• **Data for this task**:
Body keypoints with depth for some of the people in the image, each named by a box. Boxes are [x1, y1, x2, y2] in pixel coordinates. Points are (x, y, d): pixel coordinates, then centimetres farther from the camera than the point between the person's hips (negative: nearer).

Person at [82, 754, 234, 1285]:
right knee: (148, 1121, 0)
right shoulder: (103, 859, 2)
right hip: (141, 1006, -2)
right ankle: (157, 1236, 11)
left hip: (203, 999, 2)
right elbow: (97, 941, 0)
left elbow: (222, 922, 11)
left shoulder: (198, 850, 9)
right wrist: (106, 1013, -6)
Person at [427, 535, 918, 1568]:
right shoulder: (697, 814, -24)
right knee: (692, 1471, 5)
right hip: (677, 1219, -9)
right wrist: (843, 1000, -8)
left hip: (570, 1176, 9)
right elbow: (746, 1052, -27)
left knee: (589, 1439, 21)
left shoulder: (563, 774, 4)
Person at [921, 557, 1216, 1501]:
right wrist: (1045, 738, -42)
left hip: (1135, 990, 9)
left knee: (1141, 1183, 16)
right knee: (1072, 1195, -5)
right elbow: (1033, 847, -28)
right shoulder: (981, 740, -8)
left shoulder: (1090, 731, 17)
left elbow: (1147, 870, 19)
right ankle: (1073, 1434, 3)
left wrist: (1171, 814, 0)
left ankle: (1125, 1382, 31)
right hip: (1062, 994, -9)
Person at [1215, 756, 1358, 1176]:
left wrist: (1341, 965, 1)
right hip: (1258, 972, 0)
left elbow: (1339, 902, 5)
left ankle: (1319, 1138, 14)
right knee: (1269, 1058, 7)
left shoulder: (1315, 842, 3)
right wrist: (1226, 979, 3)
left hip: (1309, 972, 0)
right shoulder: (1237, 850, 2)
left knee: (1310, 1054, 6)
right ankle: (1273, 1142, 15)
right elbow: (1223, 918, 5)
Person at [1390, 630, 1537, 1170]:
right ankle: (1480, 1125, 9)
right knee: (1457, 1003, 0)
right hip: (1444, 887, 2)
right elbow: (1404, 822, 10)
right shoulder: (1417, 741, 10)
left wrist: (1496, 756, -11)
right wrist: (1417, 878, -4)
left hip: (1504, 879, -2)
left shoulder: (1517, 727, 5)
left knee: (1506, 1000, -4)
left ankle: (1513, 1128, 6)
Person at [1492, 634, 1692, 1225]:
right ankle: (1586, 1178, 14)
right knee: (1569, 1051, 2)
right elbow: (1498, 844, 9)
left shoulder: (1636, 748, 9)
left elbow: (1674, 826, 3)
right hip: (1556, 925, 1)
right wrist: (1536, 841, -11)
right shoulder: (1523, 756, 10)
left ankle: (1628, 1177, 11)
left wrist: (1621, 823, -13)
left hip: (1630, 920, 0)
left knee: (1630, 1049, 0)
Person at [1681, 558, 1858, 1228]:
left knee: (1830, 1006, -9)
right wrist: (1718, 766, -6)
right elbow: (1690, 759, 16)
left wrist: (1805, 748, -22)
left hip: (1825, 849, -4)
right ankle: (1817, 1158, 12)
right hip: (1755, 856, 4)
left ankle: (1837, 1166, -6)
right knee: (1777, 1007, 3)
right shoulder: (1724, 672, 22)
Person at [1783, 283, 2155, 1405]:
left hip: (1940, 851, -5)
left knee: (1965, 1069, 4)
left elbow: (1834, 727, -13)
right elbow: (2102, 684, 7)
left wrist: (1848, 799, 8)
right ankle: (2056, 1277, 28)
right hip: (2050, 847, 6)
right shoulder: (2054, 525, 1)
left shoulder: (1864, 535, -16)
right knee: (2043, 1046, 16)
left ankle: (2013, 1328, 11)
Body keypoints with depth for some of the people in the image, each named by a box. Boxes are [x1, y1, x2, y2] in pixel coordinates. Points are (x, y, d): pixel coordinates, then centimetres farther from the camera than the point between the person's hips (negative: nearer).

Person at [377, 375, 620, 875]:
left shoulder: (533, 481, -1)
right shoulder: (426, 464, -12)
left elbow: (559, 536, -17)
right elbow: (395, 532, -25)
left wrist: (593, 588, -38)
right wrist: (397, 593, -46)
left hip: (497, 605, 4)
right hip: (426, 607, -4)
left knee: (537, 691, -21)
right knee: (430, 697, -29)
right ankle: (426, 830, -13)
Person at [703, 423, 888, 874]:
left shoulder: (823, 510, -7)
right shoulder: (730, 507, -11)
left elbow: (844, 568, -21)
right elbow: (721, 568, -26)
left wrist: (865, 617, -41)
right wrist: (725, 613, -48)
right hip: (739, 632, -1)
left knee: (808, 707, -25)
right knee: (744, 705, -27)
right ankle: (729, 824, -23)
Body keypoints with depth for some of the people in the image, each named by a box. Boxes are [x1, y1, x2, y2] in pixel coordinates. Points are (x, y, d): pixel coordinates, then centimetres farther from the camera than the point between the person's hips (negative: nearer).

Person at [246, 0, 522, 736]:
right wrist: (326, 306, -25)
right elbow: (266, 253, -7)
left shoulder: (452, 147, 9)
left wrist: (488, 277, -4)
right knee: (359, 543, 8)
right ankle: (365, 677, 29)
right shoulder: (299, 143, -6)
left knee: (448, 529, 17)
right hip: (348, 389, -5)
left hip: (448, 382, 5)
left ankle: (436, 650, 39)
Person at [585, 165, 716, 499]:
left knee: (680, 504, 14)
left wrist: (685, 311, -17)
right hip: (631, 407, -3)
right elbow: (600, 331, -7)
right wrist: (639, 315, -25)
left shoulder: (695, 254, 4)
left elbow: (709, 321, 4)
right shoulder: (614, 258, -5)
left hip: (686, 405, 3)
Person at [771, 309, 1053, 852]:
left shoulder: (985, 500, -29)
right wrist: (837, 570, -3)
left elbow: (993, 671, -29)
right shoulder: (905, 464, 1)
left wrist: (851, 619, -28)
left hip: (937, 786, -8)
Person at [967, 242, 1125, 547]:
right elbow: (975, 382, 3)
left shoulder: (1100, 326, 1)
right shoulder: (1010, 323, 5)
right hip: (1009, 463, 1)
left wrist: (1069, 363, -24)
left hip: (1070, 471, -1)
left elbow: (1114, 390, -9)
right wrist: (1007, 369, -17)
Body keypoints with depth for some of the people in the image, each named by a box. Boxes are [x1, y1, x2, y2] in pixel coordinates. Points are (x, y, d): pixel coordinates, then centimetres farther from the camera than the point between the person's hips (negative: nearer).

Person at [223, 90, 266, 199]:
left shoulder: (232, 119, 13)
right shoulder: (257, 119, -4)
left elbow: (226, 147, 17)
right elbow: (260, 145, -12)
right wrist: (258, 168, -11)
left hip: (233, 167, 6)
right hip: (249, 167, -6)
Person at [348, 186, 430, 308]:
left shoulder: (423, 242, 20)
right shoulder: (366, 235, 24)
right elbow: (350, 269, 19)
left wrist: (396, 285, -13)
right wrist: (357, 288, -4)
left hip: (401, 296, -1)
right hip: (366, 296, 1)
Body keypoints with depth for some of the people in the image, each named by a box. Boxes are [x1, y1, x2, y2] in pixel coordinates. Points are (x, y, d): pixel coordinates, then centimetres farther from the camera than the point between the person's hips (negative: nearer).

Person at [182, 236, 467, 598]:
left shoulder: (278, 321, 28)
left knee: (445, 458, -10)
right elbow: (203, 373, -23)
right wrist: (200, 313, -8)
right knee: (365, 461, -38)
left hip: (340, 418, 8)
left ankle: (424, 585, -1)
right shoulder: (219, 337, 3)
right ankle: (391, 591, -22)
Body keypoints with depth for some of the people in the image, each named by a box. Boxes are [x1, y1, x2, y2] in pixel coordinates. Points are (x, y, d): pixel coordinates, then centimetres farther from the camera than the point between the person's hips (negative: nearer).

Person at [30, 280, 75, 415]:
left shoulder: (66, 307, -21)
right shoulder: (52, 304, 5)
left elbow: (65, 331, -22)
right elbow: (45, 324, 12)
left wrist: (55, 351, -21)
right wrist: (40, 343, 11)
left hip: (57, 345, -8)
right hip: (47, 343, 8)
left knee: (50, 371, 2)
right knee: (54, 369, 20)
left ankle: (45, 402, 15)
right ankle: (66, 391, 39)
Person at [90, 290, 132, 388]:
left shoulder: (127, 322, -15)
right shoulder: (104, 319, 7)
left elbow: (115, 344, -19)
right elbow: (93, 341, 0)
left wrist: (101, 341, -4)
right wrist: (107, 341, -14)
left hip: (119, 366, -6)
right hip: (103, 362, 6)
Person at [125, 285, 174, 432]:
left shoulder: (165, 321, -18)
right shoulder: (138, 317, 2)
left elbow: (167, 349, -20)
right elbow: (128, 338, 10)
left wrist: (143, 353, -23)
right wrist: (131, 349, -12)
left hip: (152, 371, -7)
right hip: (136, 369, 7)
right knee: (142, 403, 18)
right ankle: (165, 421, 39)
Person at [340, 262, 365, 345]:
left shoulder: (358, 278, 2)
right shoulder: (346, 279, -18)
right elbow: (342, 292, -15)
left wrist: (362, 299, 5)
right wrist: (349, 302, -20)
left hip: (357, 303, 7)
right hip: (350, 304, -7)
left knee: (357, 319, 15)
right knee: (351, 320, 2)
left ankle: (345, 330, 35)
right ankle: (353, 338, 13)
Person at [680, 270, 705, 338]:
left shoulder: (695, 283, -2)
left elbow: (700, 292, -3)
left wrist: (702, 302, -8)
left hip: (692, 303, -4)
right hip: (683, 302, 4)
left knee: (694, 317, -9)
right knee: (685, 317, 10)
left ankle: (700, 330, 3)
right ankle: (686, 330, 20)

• **Directions for this task**: Give back precisely the lines above that start at the line containing "left ankle: (2013, 1328, 11)" and end at the line containing "right elbow: (395, 532, -25)", inclusive. No other lines belong in the output.

• **Response box**:
left ankle: (2013, 1328, 11)
Body keypoints with depth for some of the people in the image, each named by a box. Boxes are [x1, y1, x2, y2] in pixel coordinates. Points are (x, y, d): pixel coordinates, then centimetres farther from the camera than the point between the person's hips (negative: nearer).

Person at [377, 375, 620, 875]:
left shoulder: (533, 481, -1)
right shoulder: (426, 464, -12)
left elbow: (559, 536, -17)
right elbow: (395, 532, -25)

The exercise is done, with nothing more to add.